Fall 1995, Volume 12.3

Co-Editor's Note
Editor's Note

Scott P. Sanders

Co-Editor's Note



My studies of Coleridge's primary and secondary imagination, as well as my teaching of technical and professional writing and editing in the last fifteen years, have turned me into a rhetorician—one who is fascinated by written language, by the way we work with writing, and by the way writing works on us. All these concerns are especially pertinent as we respond to the burgeoning riches of Native American literature.

Louis Owens asks perhaps the central question for most readers of this special issue: "Can or should critical theory attempt to enable the 'not we' to access the 'so much' that lies beyond the song [of Native American literature] simulated in English or beyond the song heard even in the original tongue by the linguistically adept outsider?" Issues of access and denial, of privilege and deprivation, of heritage and usurpation weave through the discourses of the singers whose songs are collected in these pages. For me, how I respond to these voices depends crucially on how I understand what written language is and what written language does.

Richard Lanham points to what, at first, may seem an incredibly unlikely touchstone for opening up one's understanding of written language in the context of Native American literature. In his essay, "the 'Q' Question" (South Atlantic Quarterly Fall 1988), Lanham takes on the question that he and other commentators have long felt the First Century Roman rhetorician Quintilian clearly defined and then just as clearly evaded: "Is the perfect orator…a good man as well as a good orator?" (653).
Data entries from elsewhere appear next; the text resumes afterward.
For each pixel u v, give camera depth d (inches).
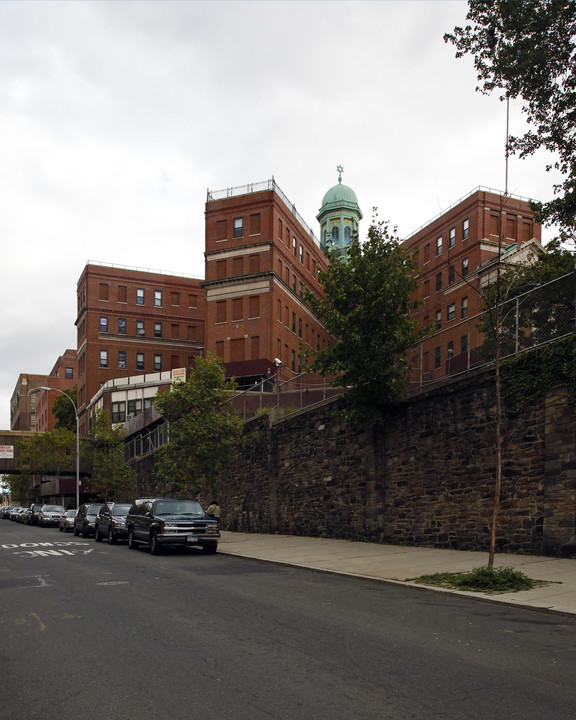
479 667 238.2
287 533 998.4
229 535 1047.0
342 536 856.3
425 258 2256.4
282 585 470.9
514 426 593.9
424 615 343.3
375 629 306.8
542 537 552.4
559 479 539.2
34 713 194.5
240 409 1242.0
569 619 329.1
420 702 199.0
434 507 692.1
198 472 1025.5
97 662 251.4
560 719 183.9
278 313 2199.8
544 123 641.0
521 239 2017.7
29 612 367.9
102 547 901.8
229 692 210.7
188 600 399.9
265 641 282.7
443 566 532.1
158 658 255.6
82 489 2354.8
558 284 571.5
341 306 738.2
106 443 1963.6
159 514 780.0
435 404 702.5
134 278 3063.5
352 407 759.7
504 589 405.7
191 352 3097.9
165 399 1042.7
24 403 5310.0
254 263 2192.4
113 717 189.6
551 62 610.5
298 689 213.0
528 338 600.7
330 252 758.5
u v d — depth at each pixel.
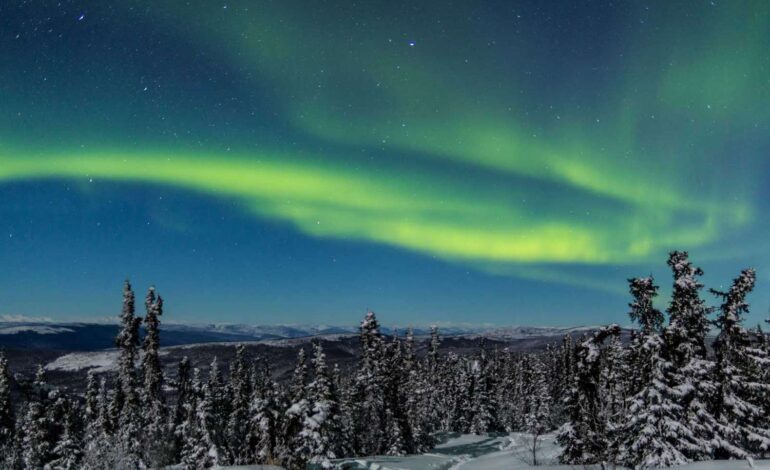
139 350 55.53
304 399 35.38
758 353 28.12
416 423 69.62
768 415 28.81
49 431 50.22
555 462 38.84
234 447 48.34
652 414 24.70
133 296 55.25
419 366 91.94
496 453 60.12
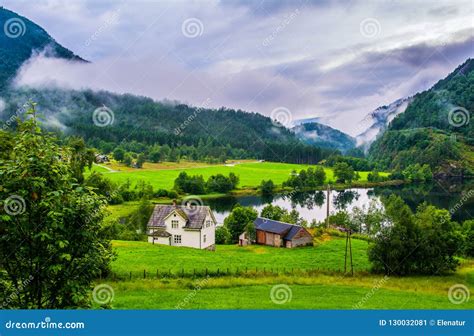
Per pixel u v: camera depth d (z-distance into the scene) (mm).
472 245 64500
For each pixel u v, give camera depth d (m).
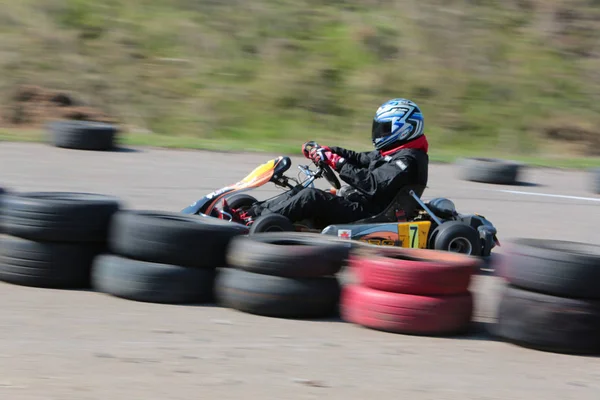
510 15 79.25
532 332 14.41
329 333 14.79
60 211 16.59
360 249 16.31
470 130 63.69
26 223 16.62
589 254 14.70
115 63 66.25
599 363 14.06
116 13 72.44
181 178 37.22
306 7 76.81
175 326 14.53
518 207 35.72
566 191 42.50
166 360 12.60
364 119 63.34
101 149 45.66
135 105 61.72
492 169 43.59
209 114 61.56
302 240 16.59
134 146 48.53
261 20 73.94
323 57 70.12
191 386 11.50
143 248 16.20
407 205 22.19
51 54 65.31
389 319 14.99
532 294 14.54
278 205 21.17
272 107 63.62
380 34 73.31
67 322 14.37
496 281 21.08
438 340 14.84
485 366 13.41
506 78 70.50
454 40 73.75
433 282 14.98
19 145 44.81
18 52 64.44
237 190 21.69
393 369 12.88
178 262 16.28
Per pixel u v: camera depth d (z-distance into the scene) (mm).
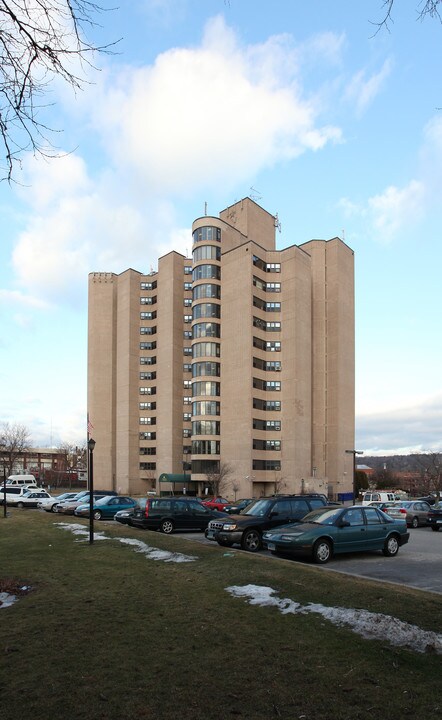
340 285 75875
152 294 84562
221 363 70438
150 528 20781
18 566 11539
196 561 12141
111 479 82250
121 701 4723
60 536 17406
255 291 69250
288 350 69062
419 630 6457
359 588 8719
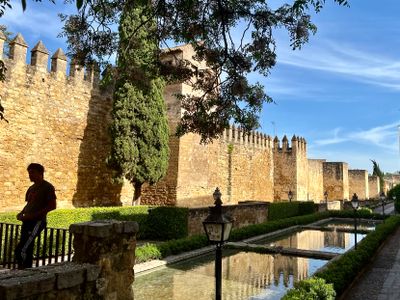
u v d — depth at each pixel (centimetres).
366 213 3059
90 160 1856
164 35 746
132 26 1559
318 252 1349
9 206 1488
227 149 2869
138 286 922
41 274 353
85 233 452
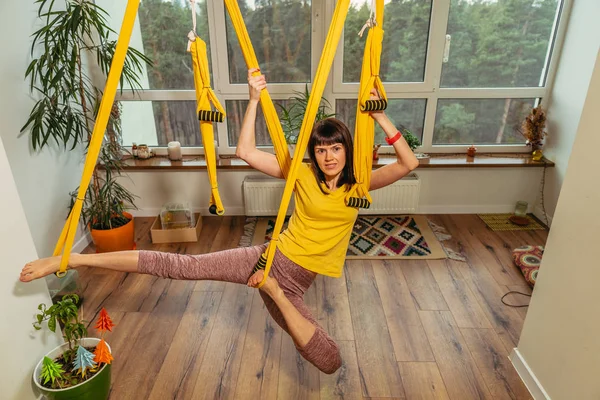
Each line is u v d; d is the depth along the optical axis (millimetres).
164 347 2428
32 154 2826
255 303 2789
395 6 3451
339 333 2525
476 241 3506
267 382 2199
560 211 1915
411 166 1516
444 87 3732
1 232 1709
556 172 3590
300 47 3578
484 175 3795
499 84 3719
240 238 3592
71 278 2697
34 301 1922
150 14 3463
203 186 3846
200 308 2744
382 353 2379
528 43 3566
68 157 3262
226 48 3564
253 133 1559
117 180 3775
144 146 3779
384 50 3598
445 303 2785
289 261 1643
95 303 2791
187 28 3512
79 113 3043
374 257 3289
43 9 2893
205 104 1476
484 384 2188
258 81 1451
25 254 1849
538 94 3686
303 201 1595
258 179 3779
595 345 1718
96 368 1917
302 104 3605
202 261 1676
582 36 3246
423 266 3186
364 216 3887
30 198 2807
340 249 1687
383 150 3914
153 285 2973
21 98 2705
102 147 3426
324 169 1516
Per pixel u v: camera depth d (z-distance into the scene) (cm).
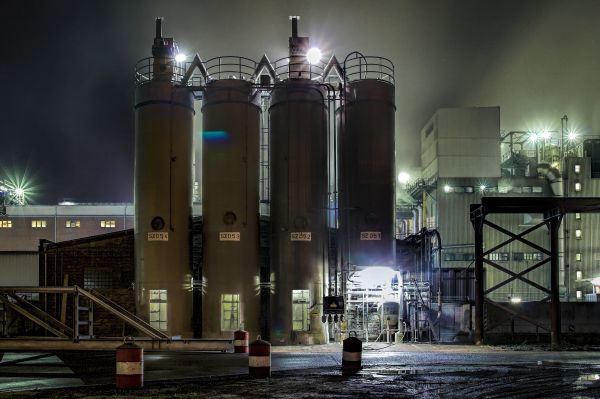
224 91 3659
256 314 3612
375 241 3656
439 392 1495
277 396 1417
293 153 3634
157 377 1817
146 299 3547
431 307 3775
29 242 7694
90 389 1545
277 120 3700
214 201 3616
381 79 3794
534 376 1814
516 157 7950
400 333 3481
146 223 3594
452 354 2570
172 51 3791
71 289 2641
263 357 1794
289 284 3556
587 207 3062
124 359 1541
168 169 3612
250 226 3631
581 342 3120
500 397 1428
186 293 3612
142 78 3803
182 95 3706
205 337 3553
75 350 2739
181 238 3619
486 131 7481
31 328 3734
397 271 3616
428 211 7800
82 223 7744
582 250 7531
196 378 1783
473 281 4269
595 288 6725
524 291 7281
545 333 3170
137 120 3700
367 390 1520
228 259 3572
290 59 3841
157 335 2750
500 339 3164
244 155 3644
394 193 3766
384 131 3738
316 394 1448
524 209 3166
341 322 3512
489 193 7388
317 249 3606
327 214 3697
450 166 7444
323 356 2573
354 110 3756
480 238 3180
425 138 8331
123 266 3794
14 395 1447
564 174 7550
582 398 1417
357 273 3619
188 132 3716
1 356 2512
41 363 2241
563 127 8125
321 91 3750
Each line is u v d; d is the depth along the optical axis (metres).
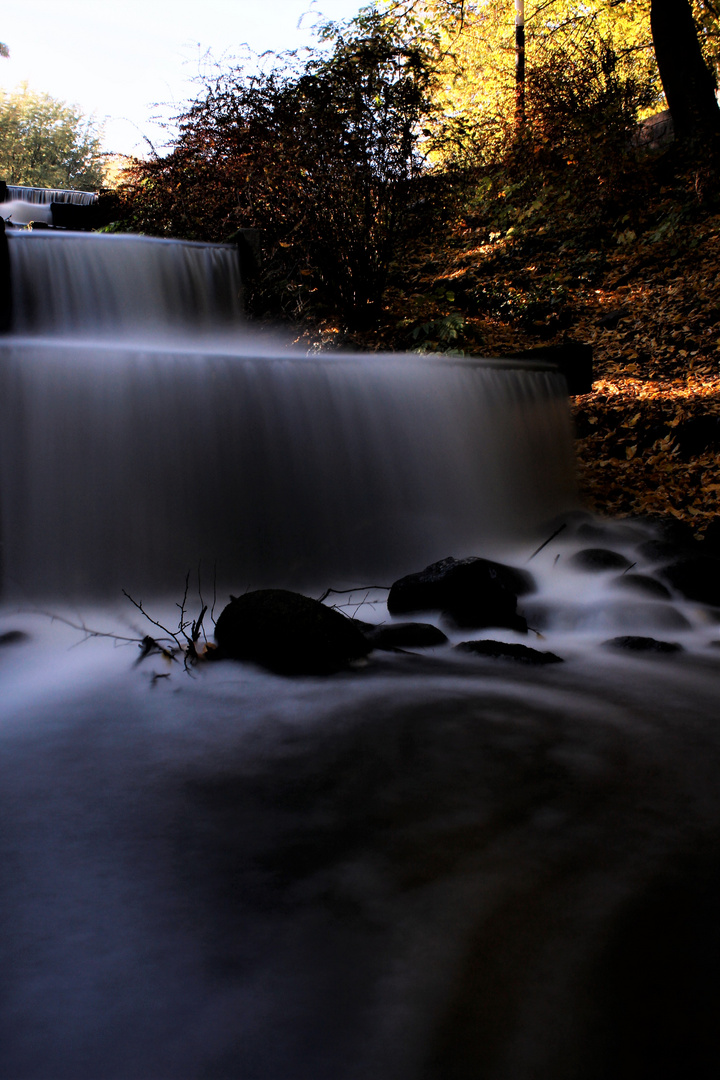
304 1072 1.31
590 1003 1.45
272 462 4.89
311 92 8.61
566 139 13.70
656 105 17.47
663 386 8.15
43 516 4.17
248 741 2.68
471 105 18.77
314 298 8.92
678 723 2.83
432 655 3.70
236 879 1.86
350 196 8.66
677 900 1.75
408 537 5.38
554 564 5.08
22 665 3.42
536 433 6.36
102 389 4.32
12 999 1.47
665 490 6.34
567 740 2.68
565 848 1.98
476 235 13.92
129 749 2.62
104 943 1.63
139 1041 1.38
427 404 5.64
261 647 3.41
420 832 2.07
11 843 2.02
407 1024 1.41
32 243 6.79
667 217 11.98
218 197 8.77
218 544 4.70
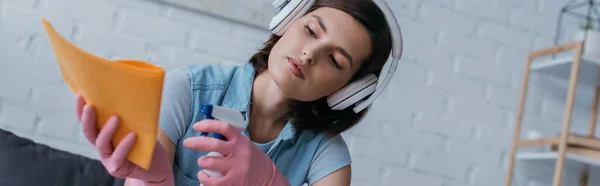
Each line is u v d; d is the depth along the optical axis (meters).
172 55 1.96
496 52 2.31
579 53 2.04
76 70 0.62
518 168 2.31
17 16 1.85
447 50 2.26
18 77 1.85
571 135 2.06
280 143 1.08
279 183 0.86
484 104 2.29
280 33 0.99
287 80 0.91
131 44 1.93
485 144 2.28
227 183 0.79
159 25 1.96
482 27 2.30
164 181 0.77
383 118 2.17
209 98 1.03
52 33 0.61
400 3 2.21
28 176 1.50
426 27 2.23
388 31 0.97
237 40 2.02
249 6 2.02
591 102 2.39
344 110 1.08
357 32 0.93
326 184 1.09
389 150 2.16
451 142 2.24
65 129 1.88
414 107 2.21
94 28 1.90
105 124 0.65
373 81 1.00
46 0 1.88
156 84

That is, what are we to make of rhetoric, of language itself, when it is employed for evil purposes, when the art of writing well (excuse the easy shift from spoken to written language) turns "language, [a hu]man's best friend, into a potential enemy" (653)?

The ambivalence of language, its great strength and great peril, is a central issue in Owens's essay. For a more historically detailed example of how language (in this case English) may be a very real, not potential, enemy, read George Ann Gregory's essay in this issue. As I read through this issue, I confront language itself and the uses beneficent and malignant that generations of writers have made of it.

Owens refers to the "language of white thought," a phrase of Aldon Lynn Nielsen's, and then cites Gerald Vizenor's assertion that this language "has had to create the boundaries of its existence and to determine what will not be allowed inside." Perhaps the "language of white thought" is the legacy of another rhetorician, Peter Ramus, who in the 16th Century took on Quintilian and answered the "Q" question by severing rhetoric from philosophy, action from reason. Lanham writes, "rhetoric and grammar thus become cosmetic arts, and speech—and of course writing—along with them. Reason breaks free of speech and takes on a Platonic self-standing freedom" (656-57).

From this intellectual sundering, argues Lanham, comes the European and Euroamerican penchant for "dividing the seamless web of learning into self-standing and self-sealing divisions. [T]hought now had its own disciplinary arena. Knowing could now be a self-enclosed activity all by itself, pursued 'for its own sake'" (657). The rhetorical mode of instruction, of knowing, that had been "built upon the student's experience through time" Ramus changed to the academic world we know today in which "students change intellectual worlds every hour" and we largely privilege inquiry that values "abstract schema rather than human experience" (658).

All of the writing in this issue—the criticism, the fiction and nonfiction, and the poetry—offers a rhetoric of human experience. And all of it seems to me to struggle with the human need in our fragmented modern world to re-join reason, language, and action, to make some sense and some utterance that will figure forth the whole of the human experience of this continent that is most poignant for its wildly antipodal nature: at once heroic and cowardly, noble and despicable, exalted and common, sacred and profane, beatific and damned.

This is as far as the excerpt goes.